RECORDS PROVIDED section start

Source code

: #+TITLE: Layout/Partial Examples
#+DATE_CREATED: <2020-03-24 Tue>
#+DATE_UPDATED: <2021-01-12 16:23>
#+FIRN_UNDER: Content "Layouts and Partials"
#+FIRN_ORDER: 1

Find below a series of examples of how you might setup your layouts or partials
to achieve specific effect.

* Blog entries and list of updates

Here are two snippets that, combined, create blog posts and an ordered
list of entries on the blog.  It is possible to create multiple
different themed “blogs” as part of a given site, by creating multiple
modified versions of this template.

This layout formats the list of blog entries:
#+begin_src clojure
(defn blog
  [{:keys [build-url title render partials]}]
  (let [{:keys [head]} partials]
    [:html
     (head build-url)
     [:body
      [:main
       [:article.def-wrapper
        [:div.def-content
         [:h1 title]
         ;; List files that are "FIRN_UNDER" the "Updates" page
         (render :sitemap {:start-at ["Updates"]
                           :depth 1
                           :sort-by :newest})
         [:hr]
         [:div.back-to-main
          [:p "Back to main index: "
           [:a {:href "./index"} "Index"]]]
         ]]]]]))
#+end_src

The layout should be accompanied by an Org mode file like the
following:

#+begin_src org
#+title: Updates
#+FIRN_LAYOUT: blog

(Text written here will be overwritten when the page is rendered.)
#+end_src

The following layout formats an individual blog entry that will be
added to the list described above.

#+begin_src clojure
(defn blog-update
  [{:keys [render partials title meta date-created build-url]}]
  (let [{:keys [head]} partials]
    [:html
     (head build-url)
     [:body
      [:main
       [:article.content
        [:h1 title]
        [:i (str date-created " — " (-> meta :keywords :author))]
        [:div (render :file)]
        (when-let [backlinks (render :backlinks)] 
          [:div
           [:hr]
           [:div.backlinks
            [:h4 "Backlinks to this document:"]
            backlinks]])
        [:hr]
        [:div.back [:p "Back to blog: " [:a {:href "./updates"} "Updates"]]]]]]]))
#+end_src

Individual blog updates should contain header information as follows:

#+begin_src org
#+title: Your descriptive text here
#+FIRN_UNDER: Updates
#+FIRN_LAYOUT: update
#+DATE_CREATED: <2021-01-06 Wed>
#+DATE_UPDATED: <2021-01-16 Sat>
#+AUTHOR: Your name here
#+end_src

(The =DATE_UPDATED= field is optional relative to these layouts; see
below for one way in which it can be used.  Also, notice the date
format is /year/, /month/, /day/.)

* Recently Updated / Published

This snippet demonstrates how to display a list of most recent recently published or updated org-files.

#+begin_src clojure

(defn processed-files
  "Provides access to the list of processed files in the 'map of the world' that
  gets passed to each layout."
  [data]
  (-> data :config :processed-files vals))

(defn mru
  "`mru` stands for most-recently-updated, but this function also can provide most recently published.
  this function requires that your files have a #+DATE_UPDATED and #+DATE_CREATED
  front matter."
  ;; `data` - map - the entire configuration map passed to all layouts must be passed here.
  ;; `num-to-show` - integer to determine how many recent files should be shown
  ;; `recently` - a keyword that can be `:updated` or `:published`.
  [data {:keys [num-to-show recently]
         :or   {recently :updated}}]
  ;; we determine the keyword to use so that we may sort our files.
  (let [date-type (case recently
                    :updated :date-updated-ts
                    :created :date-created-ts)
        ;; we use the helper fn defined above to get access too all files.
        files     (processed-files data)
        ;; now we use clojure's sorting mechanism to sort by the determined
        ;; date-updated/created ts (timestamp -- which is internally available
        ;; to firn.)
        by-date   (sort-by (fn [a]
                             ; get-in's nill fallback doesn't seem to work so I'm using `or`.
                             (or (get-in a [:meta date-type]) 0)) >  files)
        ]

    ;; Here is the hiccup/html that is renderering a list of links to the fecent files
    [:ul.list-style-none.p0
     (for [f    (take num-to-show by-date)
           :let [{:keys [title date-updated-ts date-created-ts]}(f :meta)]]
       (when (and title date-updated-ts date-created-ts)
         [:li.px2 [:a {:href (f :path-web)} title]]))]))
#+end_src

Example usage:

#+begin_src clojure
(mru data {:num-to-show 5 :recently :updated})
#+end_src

RECORDS PROVIDED section end

TASK INSTRUCTIONS.
Transcribe every record above exactly as it appears.

EXERCISE ANSWER.
Source code

: #+TITLE: Layout/Partial Examples
#+DATE_CREATED: <2020-03-24 Tue>
#+DATE_UPDATED: <2021-01-12 16:23>
#+FIRN_UNDER: Content "Layouts and Partials"
#+FIRN_ORDER: 1

Find below a series of examples of how you might setup your layouts or partials
to achieve specific effect.

* Blog entries and list of updates

Here are two snippets that, combined, create blog posts and an ordered
list of entries on the blog.  It is possible to create multiple
different themed “blogs” as part of a given site, by creating multiple
modified versions of this template.

This layout formats the list of blog entries:
#+begin_src clojure
(defn blog
  [{:keys [build-url title render partials]}]
  (let [{:keys [head]} partials]
    [:html
     (head build-url)
     [:body
      [:main
       [:article.def-wrapper
        [:div.def-content
         [:h1 title]
         ;; List files that are "FIRN_UNDER" the "Updates" page
         (render :sitemap {:start-at ["Updates"]
                           :depth 1
                           :sort-by :newest})
         [:hr]
         [:div.back-to-main
          [:p "Back to main index: "
           [:a {:href "./index"} "Index"]]]
         ]]]]]))
#+end_src

The layout should be accompanied by an Org mode file like the
following:

#+begin_src org
#+title: Updates
#+FIRN_LAYOUT: blog

(Text written here will be overwritten when the page is rendered.)
#+end_src

The following layout formats an individual blog entry that will be
added to the list described above.

#+begin_src clojure
(defn blog-update
  [{:keys [render partials title meta date-created build-url]}]
  (let [{:keys [head]} partials]
    [:html
     (head build-url)
     [:body
      [:main
       [:article.content
        [:h1 title]
        [:i (str date-created " — " (-> meta :keywords :author))]
        [:div (render :file)]
        (when-let [backlinks (render :backlinks)] 
          [:div
           [:hr]
           [:div.backlinks
            [:h4 "Backlinks to this document:"]
            backlinks]])
        [:hr]
        [:div.back [:p "Back to blog: " [:a {:href "./updates"} "Updates"]]]]]]]))
#+end_src

Individual blog updates should contain header information as follows:

#+begin_src org
#+title: Your descriptive text here
#+FIRN_UNDER: Updates
#+FIRN_LAYOUT: update
#+DATE_CREATED: <2021-01-06 Wed>
#+DATE_UPDATED: <2021-01-16 Sat>
#+AUTHOR: Your name here
#+end_src

(The =DATE_UPDATED= field is optional relative to these layouts; see
below for one way in which it can be used.  Also, notice the date
format is /year/, /month/, /day/.)

* Recently Updated / Published

This snippet demonstrates how to display a list of most recent recently published or updated org-files.

#+begin_src clojure

(defn processed-files
  "Provides access to the list of processed files in the 'map of the world' that
  gets passed to each layout."
  [data]
  (-> data :config :processed-files vals))

(defn mru
  "`mru` stands for most-recently-updated, but this function also can provide most recently published.
  this function requires that your files have a #+DATE_UPDATED and #+DATE_CREATED
  front matter."
  ;; `data` - map - the entire configuration map passed to all layouts must be passed here.
  ;; `num-to-show` - integer to determine how many recent files should be shown
  ;; `recently` - a keyword that can be `:updated` or `:published`.
  [data {:keys [num-to-show recently]
         :or   {recently :updated}}]
  ;; we determine the keyword to use so that we may sort our files.
  (let [date-type (case recently
                    :updated :date-updated-ts
                    :created :date-created-ts)
        ;; we use the helper fn defined above to get access too all files.
        files     (processed-files data)
        ;; now we use clojure's sorting mechanism to sort by the determined
        ;; date-updated/created ts (timestamp -- which is internally available
        ;; to firn.)
        by-date   (sort-by (fn [a]
                             ; get-in's nill fallback doesn't seem to work so I'm using `or`.
                             (or (get-in a [:meta date-type]) 0)) >  files)
        ]

    ;; Here is the hiccup/html that is renderering a list of links to the fecent files
    [:ul.list-style-none.p0
     (for [f    (take num-to-show by-date)
           :let [{:keys [title date-updated-ts date-created-ts]}(f :meta)]]
       (when (and title date-updated-ts date-created-ts)
         [:li.px2 [:a {:href (f :path-web)} title]]))]))
#+end_src

Example usage:

#+begin_src clojure
(mru data {:num-to-show 5 :recently :updated})
#+end_src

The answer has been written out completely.